Tendo a estrutura, ou seja, a personagem criada, falta agora dar-lhe vida. Sim, é verdade que a sua backstory e os vários aspectos da sua personalidade estão assentes no papel, mas tal de nada serve se não os levarmos a sério. É verdade que pode intimidar um bocado, principalmente quando a timidez e o receio são muitos, mas se toda a gente ajudar, é só uma questão de tempo até que tudo comece a fluir. As pequenas coisas contam, seja o Dungeon Master falar através de um NPC ou um outro jogador insistir para uma conversa a sós in character para discutir algo. Em momentos mais críticos, como o golpe final a infligir contra aquele boss que tem amedrontado a equipa durante tanto tempo e que agora, após uma exaustiva batalha, se encontra à sua mercê, o Dungeon Master pode, e deve, recorrer ao slogan que ficou célebre pelo próprio Matthew Mercer e perguntar ao jogador responsável por esse mesmo golpe “how do you want to do this?” (como é que queres fazer isto?). A adrenalina que se acumulou durante aquele que por si só já foi um caloroso confronto, aliada à liberdade que é concedida ao jogador de decidir o destino de um formidável inimigo, são ingredientes suficientes para que o clímax seja absoluto e que o jogador em questão, através da sua personagem, traga para a mesa aquilo que lhe vai na alma nesse preciso momento.À medida que o Dungeon Master vai descrevendo o que se passa à nossa volta, À medida que vamos passando mais tempo nesta nossa aventura e com a nossa personagem, iremos começar a sentir o peso da nossa espada numa mão, o do escudo na outra, e nas nossas costas o peso da esperança depositado por um reino que confia em nós (ou simplesmente motivações puramente egocêntricas, também funciona).

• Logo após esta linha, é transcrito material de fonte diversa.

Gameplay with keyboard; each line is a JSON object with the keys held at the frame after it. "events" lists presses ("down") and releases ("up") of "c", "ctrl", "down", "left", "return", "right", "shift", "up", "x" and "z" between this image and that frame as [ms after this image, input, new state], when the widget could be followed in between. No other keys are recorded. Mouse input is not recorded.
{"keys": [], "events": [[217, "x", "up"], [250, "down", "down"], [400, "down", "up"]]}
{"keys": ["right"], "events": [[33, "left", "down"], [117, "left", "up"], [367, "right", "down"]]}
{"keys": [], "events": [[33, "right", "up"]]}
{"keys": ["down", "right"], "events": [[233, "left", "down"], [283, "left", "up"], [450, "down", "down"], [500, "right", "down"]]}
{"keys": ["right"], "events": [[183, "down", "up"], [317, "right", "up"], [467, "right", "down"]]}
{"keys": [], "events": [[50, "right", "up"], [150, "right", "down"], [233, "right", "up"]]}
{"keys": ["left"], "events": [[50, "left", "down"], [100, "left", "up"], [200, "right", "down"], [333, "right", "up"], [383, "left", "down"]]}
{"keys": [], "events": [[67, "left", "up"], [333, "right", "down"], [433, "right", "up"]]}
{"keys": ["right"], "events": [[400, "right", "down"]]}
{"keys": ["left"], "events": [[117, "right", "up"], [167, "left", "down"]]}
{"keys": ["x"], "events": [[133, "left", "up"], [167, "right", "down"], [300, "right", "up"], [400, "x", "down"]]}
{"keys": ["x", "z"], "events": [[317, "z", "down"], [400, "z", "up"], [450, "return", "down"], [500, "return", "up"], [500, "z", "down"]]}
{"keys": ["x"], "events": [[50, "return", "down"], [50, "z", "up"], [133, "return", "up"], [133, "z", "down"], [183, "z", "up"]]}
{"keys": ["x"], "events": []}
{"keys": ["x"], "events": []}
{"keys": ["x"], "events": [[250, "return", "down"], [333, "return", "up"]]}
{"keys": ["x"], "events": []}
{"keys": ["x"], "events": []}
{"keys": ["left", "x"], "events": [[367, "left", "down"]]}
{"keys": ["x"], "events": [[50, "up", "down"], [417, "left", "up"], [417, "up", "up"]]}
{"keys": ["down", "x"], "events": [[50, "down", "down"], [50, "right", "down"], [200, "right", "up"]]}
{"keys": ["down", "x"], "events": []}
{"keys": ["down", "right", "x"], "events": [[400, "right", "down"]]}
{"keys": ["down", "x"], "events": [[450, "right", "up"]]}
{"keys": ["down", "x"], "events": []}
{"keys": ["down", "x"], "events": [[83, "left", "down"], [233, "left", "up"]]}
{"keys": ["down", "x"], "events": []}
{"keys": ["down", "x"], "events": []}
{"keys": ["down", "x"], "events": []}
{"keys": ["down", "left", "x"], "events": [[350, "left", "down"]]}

Já num artigo anterior apontei que tanto Dungeon & Dragons como outros tabletop role-playing games têm um excelente potencial no que toca a acompanhar pessoas com Transtorno do Espectro do Autismo, nomeadamente Asperger. Estamos a falar de casos de pessoas cuja maior dificuldade reside em compreender o mundo e as pessoas que os rodeiam algo, que, consequentemente, dificulta qualquer forma de interacção. Através das dinâmicas de role-play aqui presentes, é-nos possível recriar situações do nosso quotidiano, construindo a partir daí um ambiente seguro onde é possível treinar vários tipos de interacções e aperfeiçoá-las para depois serem devidamente usadas no mundo real.

Em jeito de conclusão, podia simplesmente fazer um apelo final para a boa prática do role-play e de tudo aquilo que tal permite, mas isso seria demasiado fácil.

Encontras-te algures numa densa floresta, densa ao ponto de praticamente não conseguir deixar passar a luz do luar. A erva dobra-se e paus partem-se silenciosamente sob os teus silenciosos passos. À tua frente duas tochas tornam-se visíveis. Aproximas-te com cautela e por fim consegues ver que estão a ser seguradas por dois guardas que trocam animadas palavras entre si. Pela cor dos uniformes e pelo brasão em forma de abutre consegues apurar que são homens do Barão Adrien Kaleigh, o homem que tratou de orquestrar o rapto da tua filha Minay. A investigação que levaste a cabo nestas últimas semanas aponta que é aqui que ela está. É agora ou nunca. Como é que queres fazer isto?